**Activity**
Copy word for word everything from the start of the entries down to the line containing "iPhone 5 / 5S", including both ends. Leave out the pictures.
= Beginning of Section =
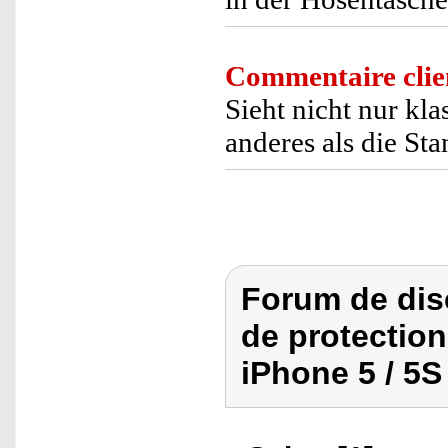
Commentaire clie
Sieht nicht nur kla
anderes als die St
Forum de dis
de protection
iPhone 5 / 5S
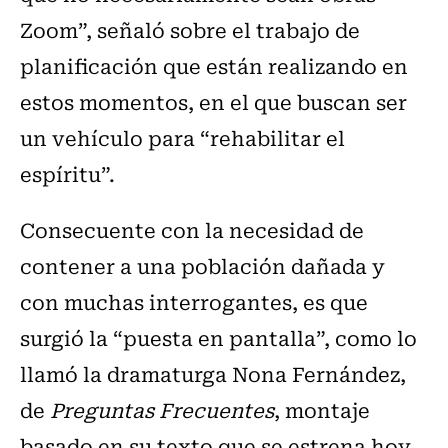
Zoom”, señaló sobre el trabajo de
planificación que están realizando en
estos momentos, en el que buscan ser
un vehículo para “rehabilitar el
espíritu”.
Consecuente con la necesidad de
contener a una población dañada y
con muchas interrogantes, es que
surgió la “puesta en pantalla”, como lo
llamó la dramaturga Nona Fernández,
de
Preguntas Frecuentes
, montaje
basado en su texto que se estrena hoy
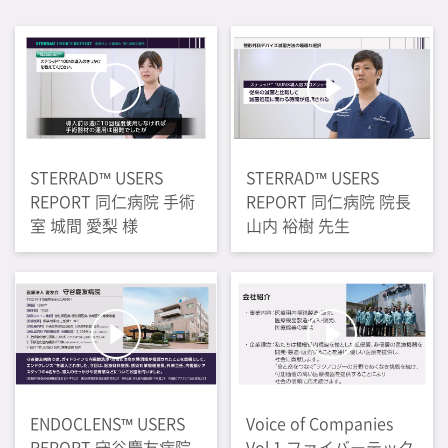
STERRAD™ USERS
STERRAD™ USERS
REPORT 同仁病院 手術
REPORT 同仁病院 院長
室 城間 愛梨 様
山内 裕樹 先生
ENDOCLENS™ USERS
Voice of Companies
REPORT 守谷慶友病院
Vol.1 ファイバーテック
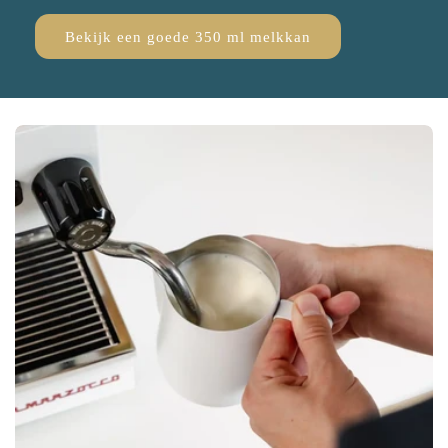
Bekijk een goede 350 ml melkkan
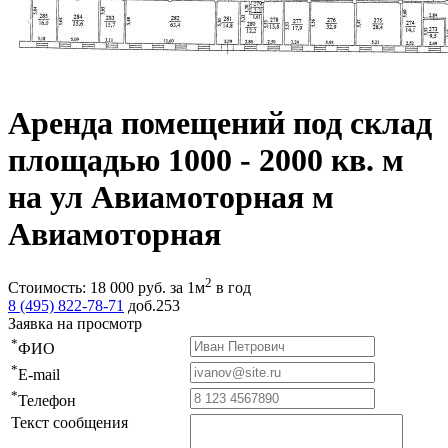
Аренда помещений под склад
площадью 1000 - 2000 кв. м
на ул Авиамоторная м
Авиамоторная
2
Стоимость:
18 000
руб.
за 1м
в год
8 (495) 822-78-71
доб.253
Заявка на просмотр
*
ФИО
*
E-mail
*
Телефон
Текст сообщения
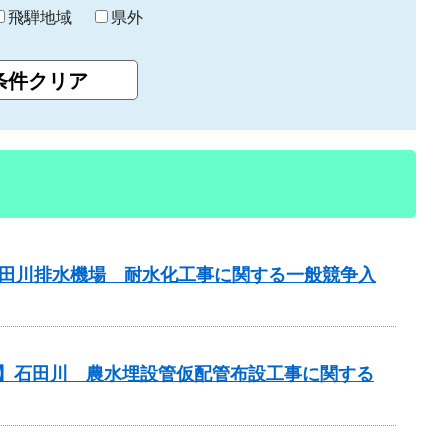
飛騨地域
県外
山田川排水機場 耐水化工事に関する一般競争入
務】石田川 農水埋設管仮配管布設工事に関する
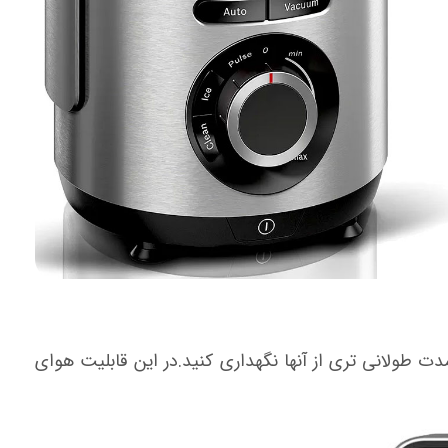
ت طولانی تری از آنها نگهداری کنید.در این قابلیت هوای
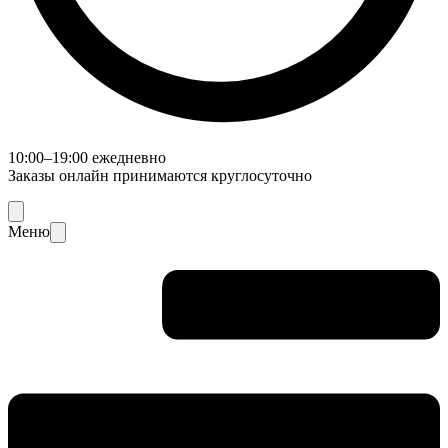
10:00–19:00 ежедневно
Заказы онлайн принимаются круглосуточно
Меню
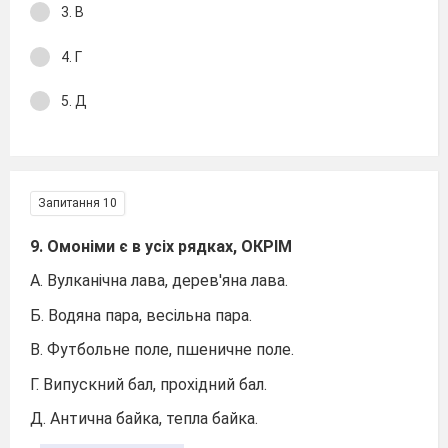
3. В
4. Г
5. Д
Запитання 10
9. Омоніми є в усіх рядках, ОКРІМ
А. Вулканічна лава, дерев'яна лава.
Б. Водяна пара, весільна пара.
В. Футбольне поле, пшеничне поле.
Г. Випускний бал, прохідний бал.
Д. Антична байка, тепла байка.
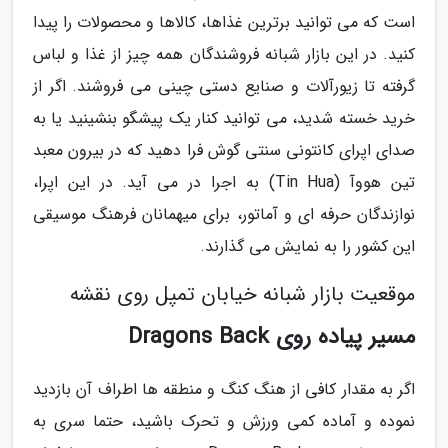
است که می توانید برترین غذاها، کالاها و محصولات را پیدا
کنید. در این بازار شبانه فروشندگان همه چیز از غذا و لباس
گرفته تا زیورآلات و صنایع دستی چینی می فروشند. اگر از
خرید خسته شدید، می توانید کنار یک پیشگو بنشینید یا به
صدای اپرای کانتونی سنتی گوش فرا دهید که در بیرون معبد
تین هووآ (Tin Hua) به اجرا در می آید. در این اپرا،
نوازندگان حرفه ای و آماتور، برای میهمانان فرهنگ موسیقی
این کشور را به نمایش می گذارند.
موقعیت بازار شبانه خیابان تمپل روی نقشه
مسیر پیاده روی Dragons Back
اگر به مقدار کافی از هنگ کنگ و منطقه ها اطراف آن بازدید
نموده و آماده کمی ورزش و تحرک باشید، حتما سری به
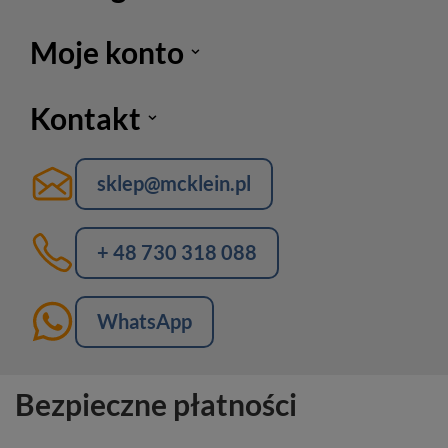
Moje konto
Kontakt
sklep@mcklein.pl
+ 48 730 318 088
WhatsApp
Bezpieczne płatności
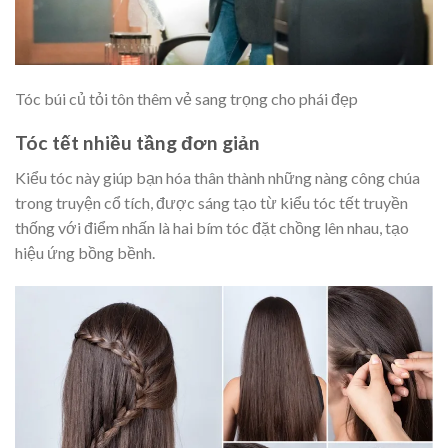
Tóc búi củ tỏi tôn thêm vẻ sang trọng cho phái đẹp
Tóc tết nhiều tầng đơn giản
Kiểu tóc này giúp bạn hóa thân thành những nàng công chúa
trong truyện cổ tích, được sáng tạo từ kiểu tóc tết truyền
thống với điểm nhấn là hai bím tóc đặt chồng lên nhau, tạo
hiệu ứng bồng bềnh.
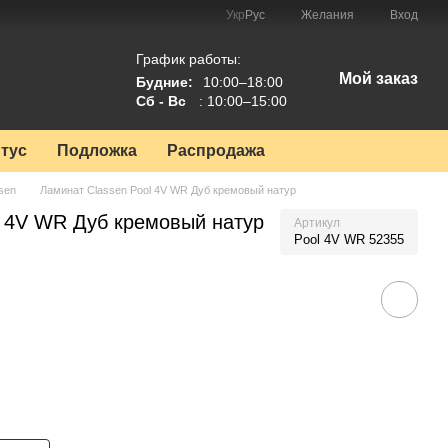
Укр
Рус
Желания
Вход
График работы:
Мой заказ
Будние:
10:00–18:00
Сб - Вс
: 10:00–15:00
тус
Подложка
Распродажа
sen
Ламинат Classen Pool 4V WR Дуб кремовый натур
l 4V WR Дуб кремовый натур
Артикул
Pool 4V WR 52355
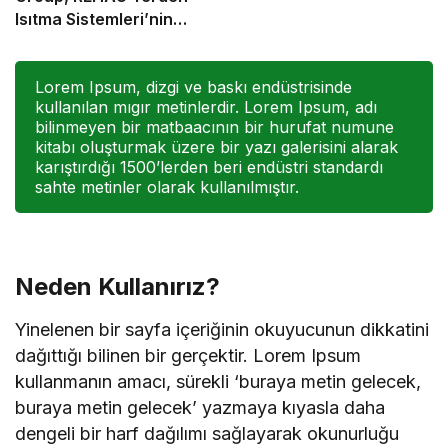
Isıtma Sistemleri’nin
Türkiye’deki tek yetkili
distribütörü oldu
Lorem Ipsum, dizgi ve baskı endüstrisinde
kullanılan mıgır metinlerdir. Lorem Ipsum, adı
bilinmeyen bir matbaacının bir hurufat numune
kitabı oluşturmak üzere bir yazı galerisini alarak
karıştırdığı 1500’lerden beri endüstri standardı
sahte metinler olarak kullanılmıştır.
Neden Kullanırız?
Yinelenen bir sayfa içeriğinin okuyucunun dikkatini
dağıttığı bilinen bir gerçektir. Lorem Ipsum
kullanmanın amacı, sürekli ‘buraya metin gelecek,
buraya metin gelecek’ yazmaya kıyasla daha
dengeli bir harf dağılımı sağlayarak okunurluğu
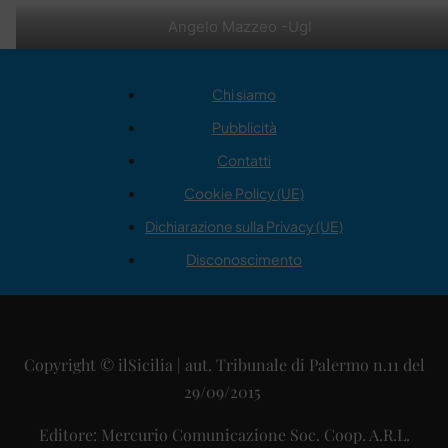
Angelo Mazzeo -Ugl
Chi siamo
Pubblicità
Contatti
Cookie Policy (UE)
Dichiarazione sulla Privacy (UE)
Disconoscimento
Copyright © ilSicilia | aut. Tribunale di Palermo n.11 del
29/09/2015
Editore: Mercurio Comunicazione Soc. Coop. A.R.L.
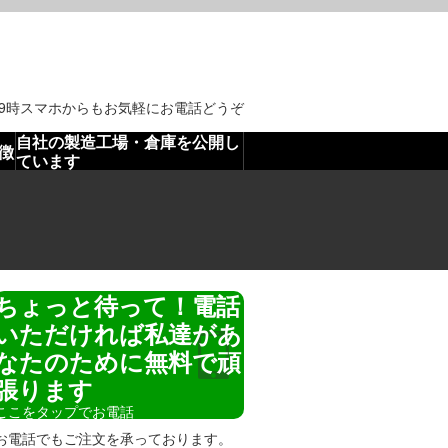
。
19時スマホからもお気軽にお電話どうぞ
自社の製造工場・倉庫を公開し
徴
ています
ちょっと待って！電話
いただければ私達があ
なたのために無料で頑
張ります
ここをタップでお電話
お電話でもご注文を承っております。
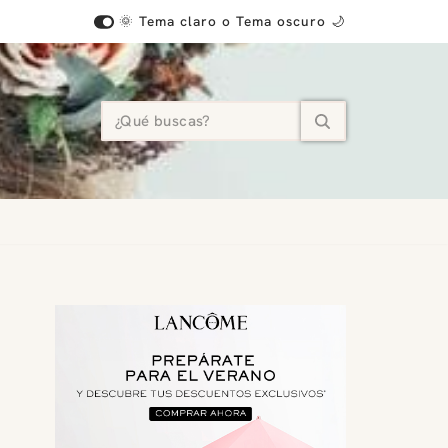
🌞 Tema claro o Tema oscuro 🌙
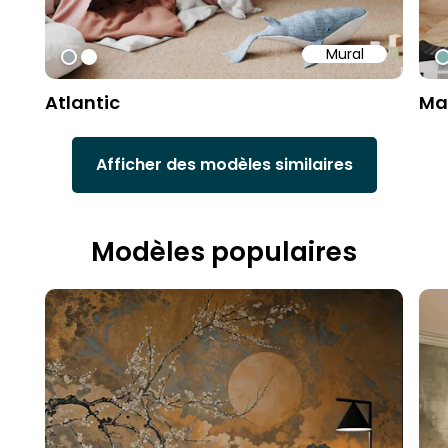
Mural
#9fa8ad
#ffffff
#
Atlantic
Ma
Afficher des modèles similaires
Modèles populaires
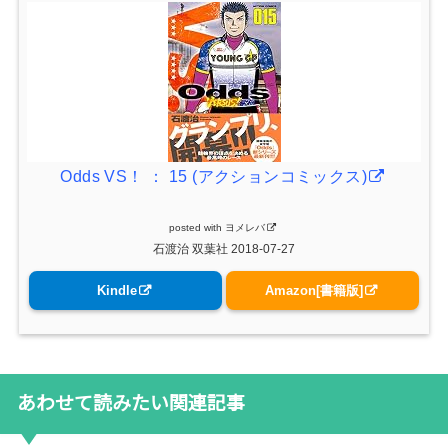
Odds VS！ ： 15 (アクションコミックス)
posted with
ヨメレバ
石渡治 双葉社 2018-07-27
Kindle
Amazon[書籍版]
あわせて読みたい関連記事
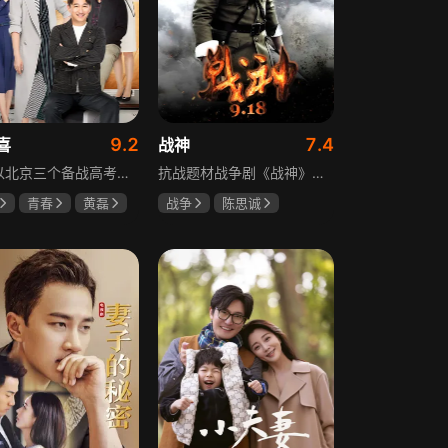
9.2
7.4
喜
战神
该剧以北京三个备战高考的家庭为核心，讲述童文洁与方一凡、宋倩与乔英子、季胜利与季杨杨这几组亲子，在升学压力下，围绕成绩、陪伴、沟通等问题产生的矛盾与磨合，展现了中年家长与青春期孩子共同成长的温馨故事。
抗战题材战争剧《战神》讲述太行山一带，八路军游击队司令龙大谷骁勇善战、机智过人，15岁就参加了红军，身经百战，被军中将士们奉为“战神”。抗日战争爆发前，龙大谷因在抗大学习期间为替警卫员李广出头，一时冲动出手打了同期学员张道平，受了处分。以至于在红军缩编为八路军之时，龙大谷从原来的红军副师长降为游击队司令，随行上任的只有警卫员李广和参谋刘水泉二人，以及上级领导田烽给他的五十块大洋。即便如此，龙大谷依然不屈不挠，硬是在山西这块热土上平地拉起一支敢打、能拼、必胜，号称“龙支队”的作战队伍，凭借丰富的作战经验打赢了一场又一场的恶战，威震敌方！
青春
黄磊
战争
陈思诚
陶虹
王丽坤
于荣光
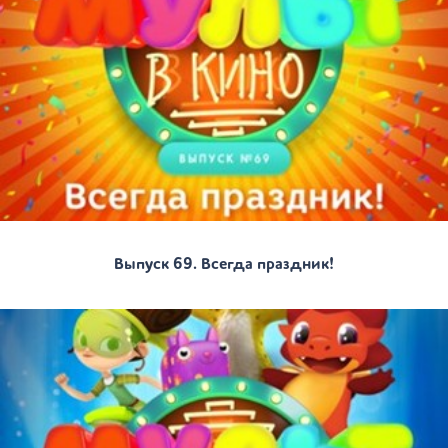
Выпуск 69. Всегда праздник!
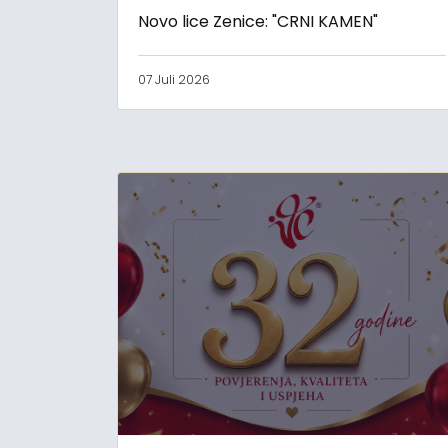
Novo lice Zenice: "CRNI KAMEN"
07 Juli 2026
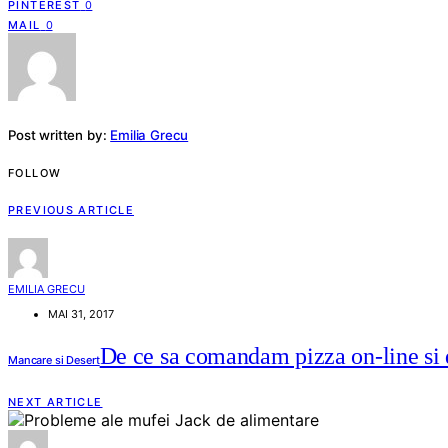
PINTEREST
0
MAIL
0
Post written by:
Emilia Grecu
FOLLOW
PREVIOUS ARTICLE
EMILIA GRECU
MAI 31, 2017
De ce sa comandam pizza on-line si d
Mancare si Desert
NEXT ARTICLE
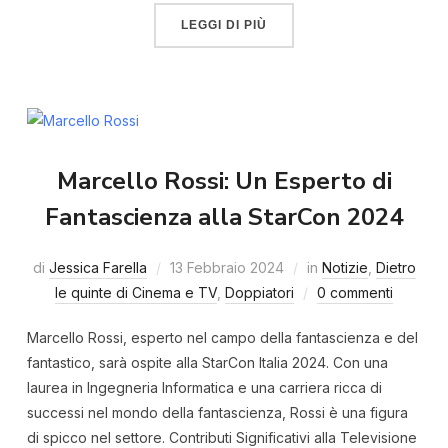
LEGGI DI PIÙ
Marcello Rossi: Un Esperto di
Fantascienza alla StarCon 2024
di
Jessica Farella
13 Febbraio 2024
in
Notizie
,
Dietro
le quinte di Cinema e TV
,
Doppiatori
0 commenti
Marcello Rossi, esperto nel campo della fantascienza e del
fantastico, sarà ospite alla StarCon Italia 2024. Con una
laurea in Ingegneria Informatica e una carriera ricca di
successi nel mondo della fantascienza, Rossi è una figura
di spicco nel settore. Contributi Significativi alla Televisione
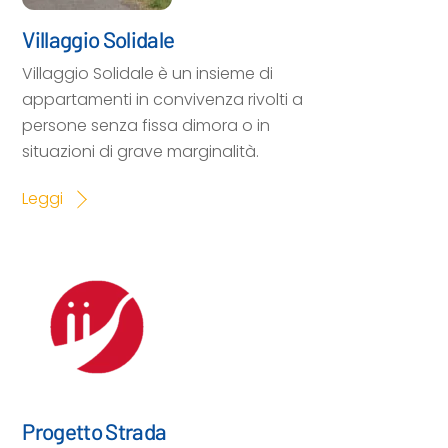
Villaggio Solidale
Villaggio Solidale è un insieme di
appartamenti in convivenza rivolti a
persone senza fissa dimora o in
situazioni di grave marginalità.
Leggi
Progetto Strada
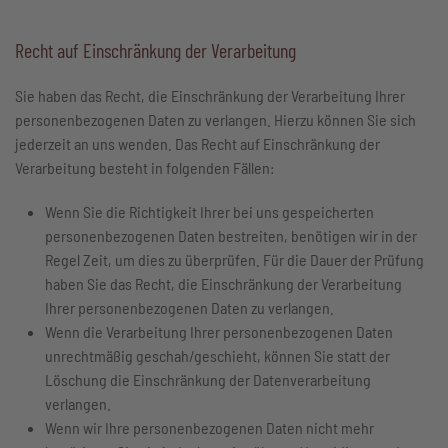
Recht auf Einschränkung der Verarbeitung
Sie haben das Recht, die Einschränkung der Verarbeitung Ihrer
personenbezogenen Daten zu verlangen. Hierzu können Sie sich
jederzeit an uns wenden. Das Recht auf Einschränkung der
Verarbeitung besteht in folgenden Fällen:
Wenn Sie die Richtigkeit Ihrer bei uns gespeicherten
personenbezogenen Daten bestreiten, benötigen wir in der
Regel Zeit, um dies zu überprüfen. Für die Dauer der Prüfung
haben Sie das Recht, die Einschränkung der Verarbeitung
Ihrer personenbezogenen Daten zu verlangen.
Wenn die Verarbeitung Ihrer personenbezogenen Daten
unrechtmäßig geschah/geschieht, können Sie statt der
Löschung die Einschränkung der Datenverarbeitung
verlangen.
Wenn wir Ihre personenbezogenen Daten nicht mehr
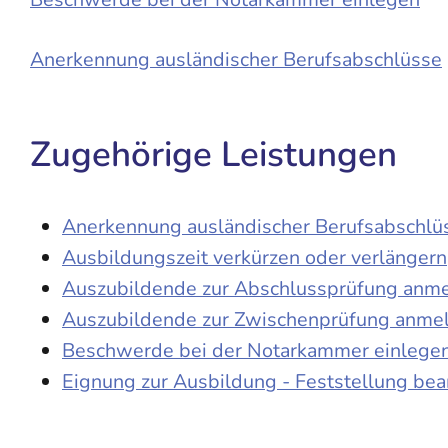
Anerkennung ausländischer Berufsabschlüsse
Zugehörige Leistungen
Anerkennung ausländischer Berufsabschlü
Ausbildungszeit verkürzen oder verlängern
Auszubildende zur Abschlussprüfung anm
Auszubildende zur Zwischenprüfung anme
Beschwerde bei der Notarkammer einlege
Eignung zur Ausbildung - Feststellung be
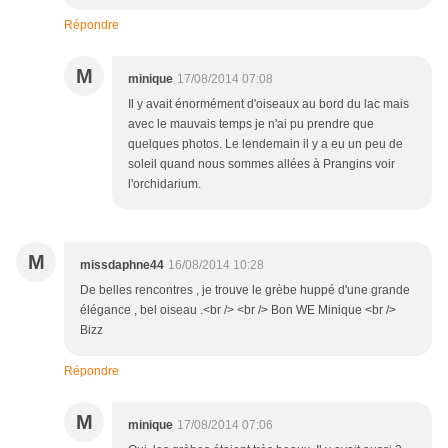
Répondre
M
minique
17/08/2014 07:08
Il y avait énormément d'oiseaux au bord du lac mais
avec le mauvais temps je n'ai pu prendre que
quelques photos. Le lendemain il y a eu un peu de
soleil quand nous sommes allées à Prangins voir
l'orchidarium.
M
missdaphne44
16/08/2014 10:28
De belles rencontres , je trouve le grèbe huppé d'une grande
élégance , bel oiseau .<br /> <br /> Bon WE Minique <br />
Bizz
Répondre
M
minique
17/08/2014 07:06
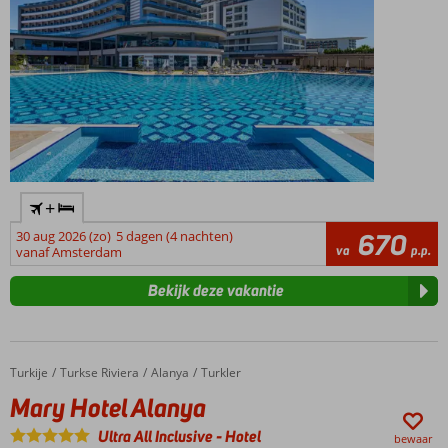
activiteiten,
een kidsclub
en heerlijke
spa
Ultra All
Inclusive
met
24/7
drankjes
+
30 aug 2026 (zo)
5 dagen (4 nachten)
670
va
p.p.
vanaf Amsterdam
Bekijk deze vakantie
Turkije
Mary Hotel Alanya
Home
Turkse Riviera
Alanya
Turkler
Mary Hotel Alanya
Ultra All Inclusive
-
Hotel
bewaar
= End of Section =
**The answer**
Commentaire clie
Sieht nicht nur kla
anderes als die St
Forum de dis
de protection
iPhone 5 / 5S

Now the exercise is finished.